The first all-container ship to visit New Zealand was the Columbus New Zealand, which berthed at Beach Street Wharf on 26 June 1971, before the container terminal had been built. It used its own on-board crane whose arm folded out to land or pick up containers from the wharf.
The redevelopment lead to the closing in 1975 and filling in of the graving dock while the wharves were replaced by two berths – the later multi-purpose berth is to the right – and a heavy-duty paved space for storing, washing and devanning (unpacking) containers.
In 1988 the Otago Harbour Board was replaced by a quasi-autonomous local government entity, Port Otago Ltd.

The port currently has three berths suitable for handling containerized, multi-purpose, and conventional vessels; Beach St, the container berth and the multi-purpose three berths. The swinging basin is dredged to , with a turning diameter of .
A $23 million  long extension to the existing multi-purpose berth which increased its total length to  was completed in 2019.

Quarrying 
A quarry known as the “Big Quarry” was opened on Church Street in March 1866 and operated until it closed in the 1920. This supplied Port Chalmers brecia locally known as bluestone which was used in the foundations of the Dunedin Railway Station, the Otago Boys’ High School, the University of Otago Clocktower, Dunedin Town Hall and in the Port Chalmers Graving Dock and to construct many other buildings in the area. The site is now home to the Lady Thorn Rhododendron Dell.

# Work item A:
What replaced the Otago Harbour Board in 1988, according to the port history excerpt?
# Work item B:
Give each line of the entries below as a JSON list of strings, with one string per line. Skip blank lines and leave the picture markers out.

# Exercise materials:
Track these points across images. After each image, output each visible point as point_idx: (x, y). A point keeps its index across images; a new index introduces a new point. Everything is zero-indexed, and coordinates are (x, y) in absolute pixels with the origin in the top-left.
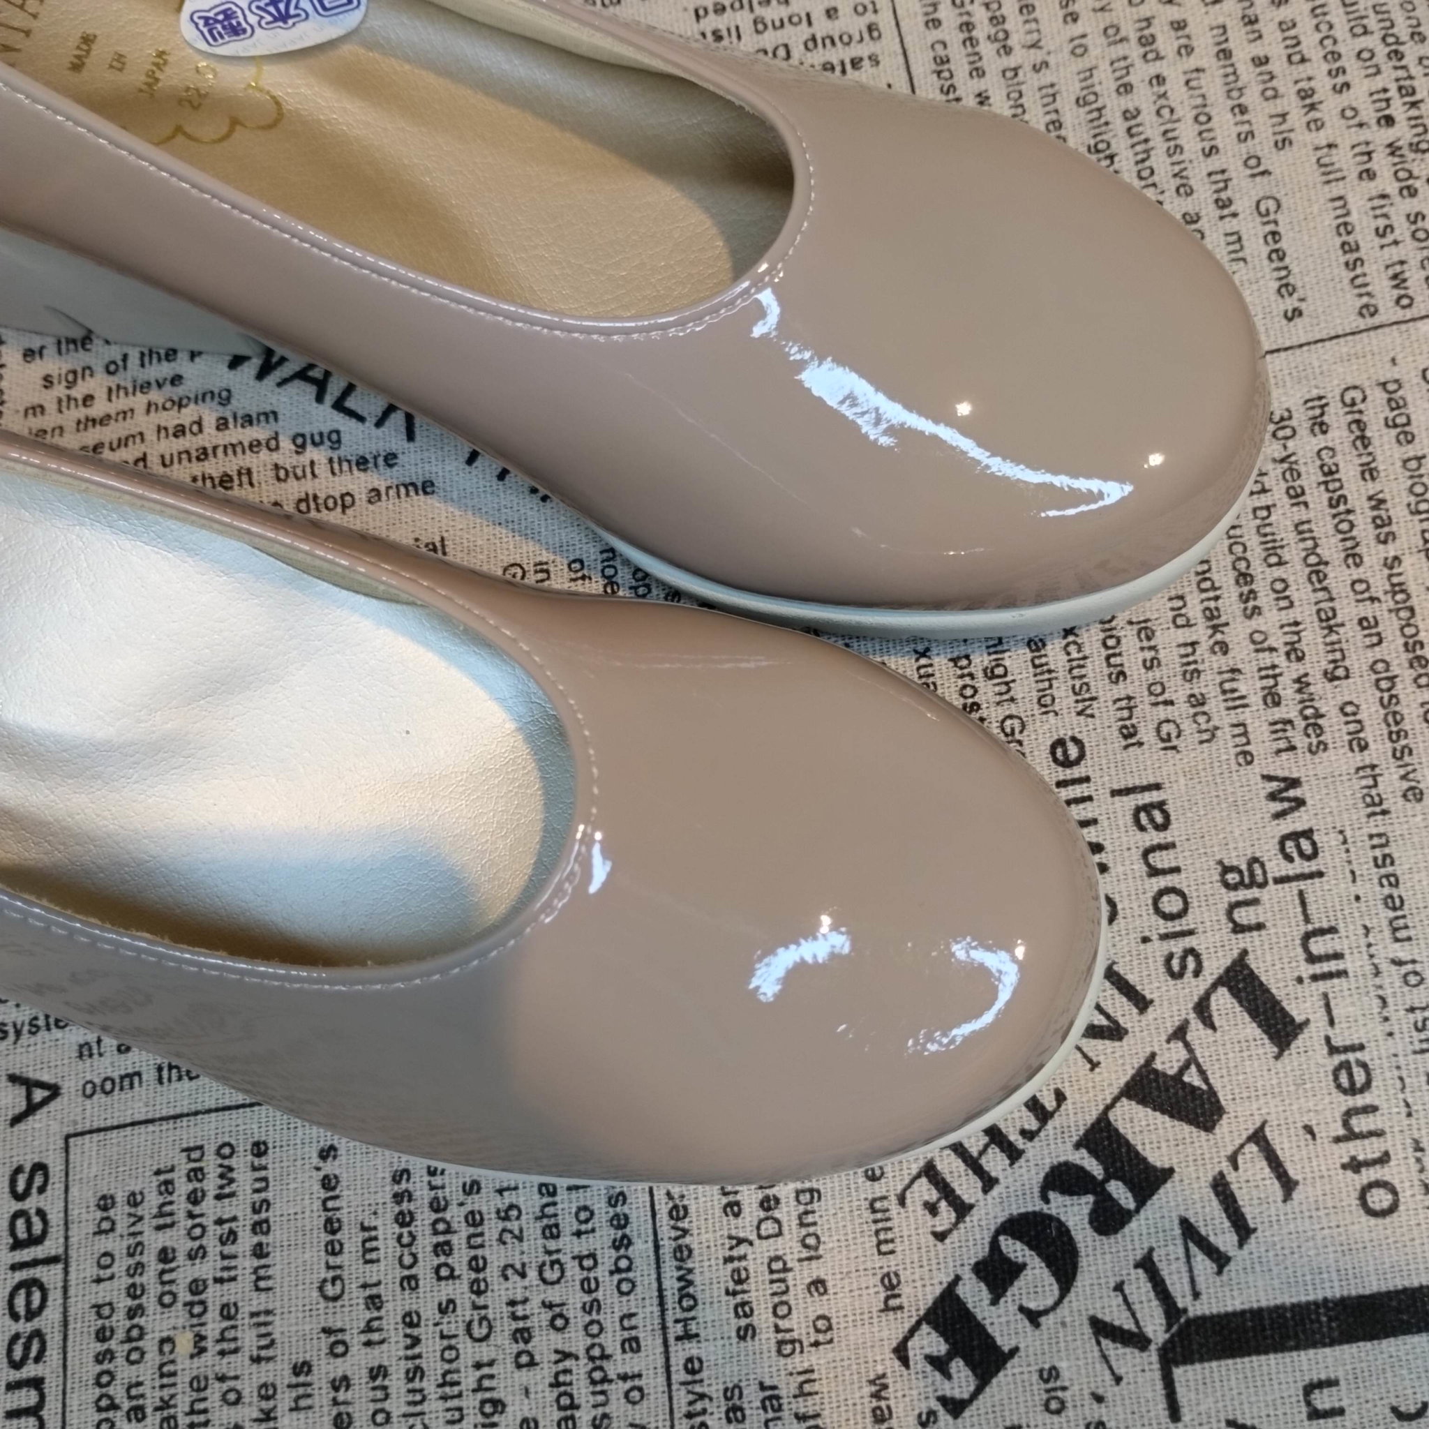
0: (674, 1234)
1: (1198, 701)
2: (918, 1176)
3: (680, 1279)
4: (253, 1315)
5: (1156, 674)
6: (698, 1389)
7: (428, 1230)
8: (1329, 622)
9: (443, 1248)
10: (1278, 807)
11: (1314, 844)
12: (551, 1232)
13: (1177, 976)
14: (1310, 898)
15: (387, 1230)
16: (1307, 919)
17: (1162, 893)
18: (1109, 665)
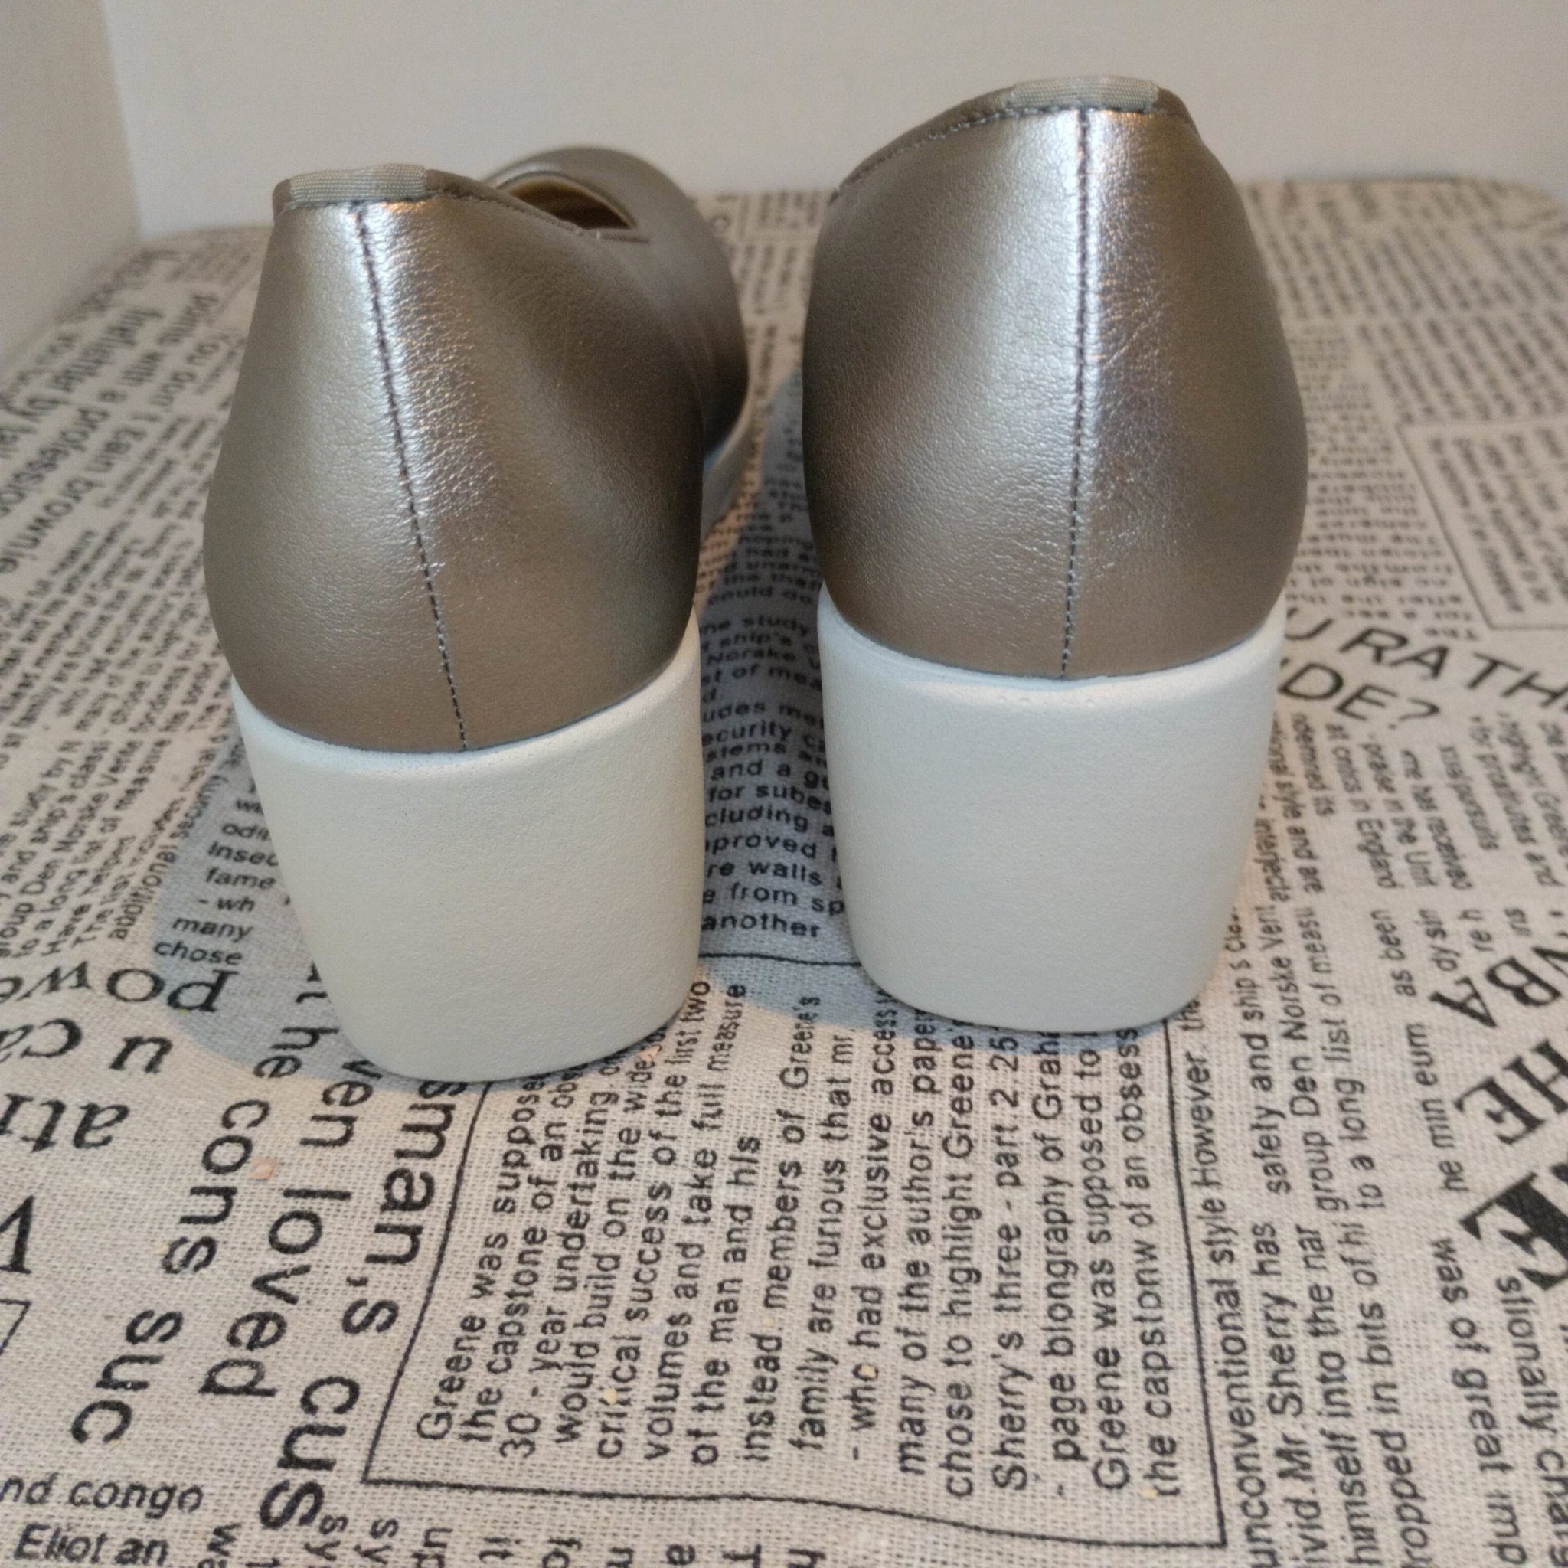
0: (1192, 1094)
2: (1478, 1089)
3: (1198, 1137)
4: (702, 1087)
6: (1220, 1223)
7: (909, 1063)
9: (924, 1062)
12: (1050, 1067)
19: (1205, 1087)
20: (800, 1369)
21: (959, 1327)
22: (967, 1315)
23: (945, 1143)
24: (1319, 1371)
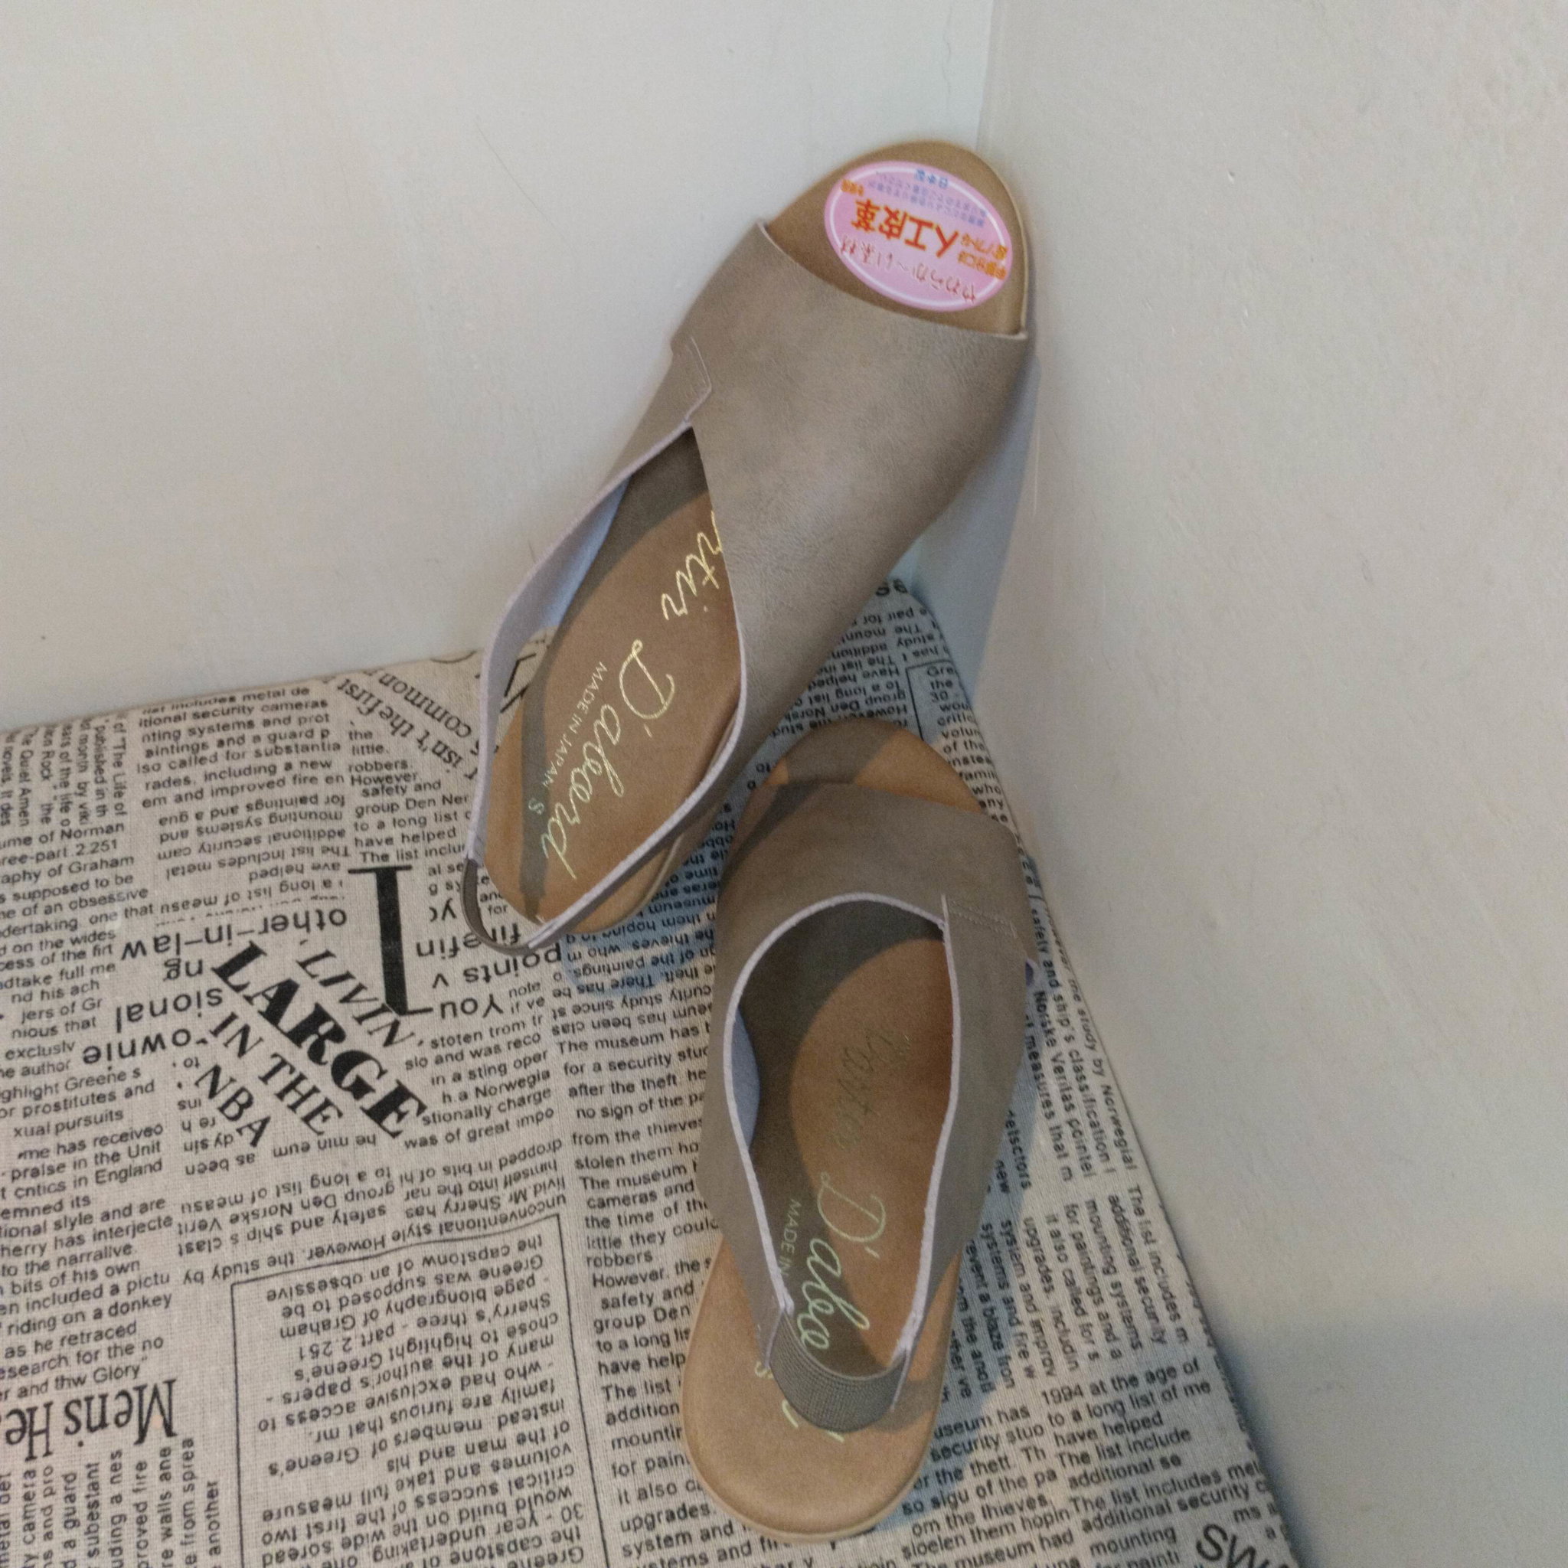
0: (331, 1252)
1: (75, 990)
2: (309, 1125)
3: (354, 1249)
4: (364, 1503)
5: (56, 1012)
6: (407, 1232)
7: (322, 1399)
8: (44, 928)
9: (332, 1390)
10: (140, 953)
11: (162, 937)
12: (326, 1325)
13: (220, 1000)
14: (189, 940)
15: (321, 1425)
16: (200, 941)
17: (176, 1007)
18: (47, 1035)
19: (326, 1248)
20: (514, 1401)
21: (476, 1339)
22: (470, 1337)
23: (375, 1368)
24: (478, 1191)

# Response A:
Port Otago Ltd, a quasi-autonomous local government entity, replaced it.

# Response B:
[
  "Track these points across images. After each image, output each visible point as point_idx: (x, y). A point keeps its index across images; a new index introduces a new point. Everything is zero-indexed, and coordinates are (x, y) in absolute pixels with the origin in the top-left.",
  "0: (674, 1234)",
  "1: (1198, 701)",
  "2: (918, 1176)",
  "3: (680, 1279)",
  "4: (253, 1315)",
  "5: (1156, 674)",
  "6: (698, 1389)",
  "7: (428, 1230)",
  "8: (1329, 622)",
  "9: (443, 1248)",
  "10: (1278, 807)",
  "11: (1314, 844)",
  "12: (551, 1232)",
  "13: (1177, 976)",
  "14: (1310, 898)",
  "15: (387, 1230)",
  "16: (1307, 919)",
  "17: (1162, 893)",
  "18: (1109, 665)",
  "0: (1192, 1094)",
  "2: (1478, 1089)",
  "3: (1198, 1137)",
  "4: (702, 1087)",
  "6: (1220, 1223)",
  "7: (909, 1063)",
  "9: (924, 1062)",
  "12: (1050, 1067)",
  "19: (1205, 1087)",
  "20: (800, 1369)",
  "21: (959, 1327)",
  "22: (967, 1315)",
  "23: (945, 1143)",
  "24: (1319, 1371)",
  "0: (331, 1252)",
  "1: (75, 990)",
  "2: (309, 1125)",
  "3: (354, 1249)",
  "4: (364, 1503)",
  "5: (56, 1012)",
  "6: (407, 1232)",
  "7: (322, 1399)",
  "8: (44, 928)",
  "9: (332, 1390)",
  "10: (140, 953)",
  "11: (162, 937)",
  "12: (326, 1325)",
  "13: (220, 1000)",
  "14: (189, 940)",
  "15: (321, 1425)",
  "16: (200, 941)",
  "17: (176, 1007)",
  "18: (47, 1035)",
  "19: (326, 1248)",
  "20: (514, 1401)",
  "21: (476, 1339)",
  "22: (470, 1337)",
  "23: (375, 1368)",
  "24: (478, 1191)"
]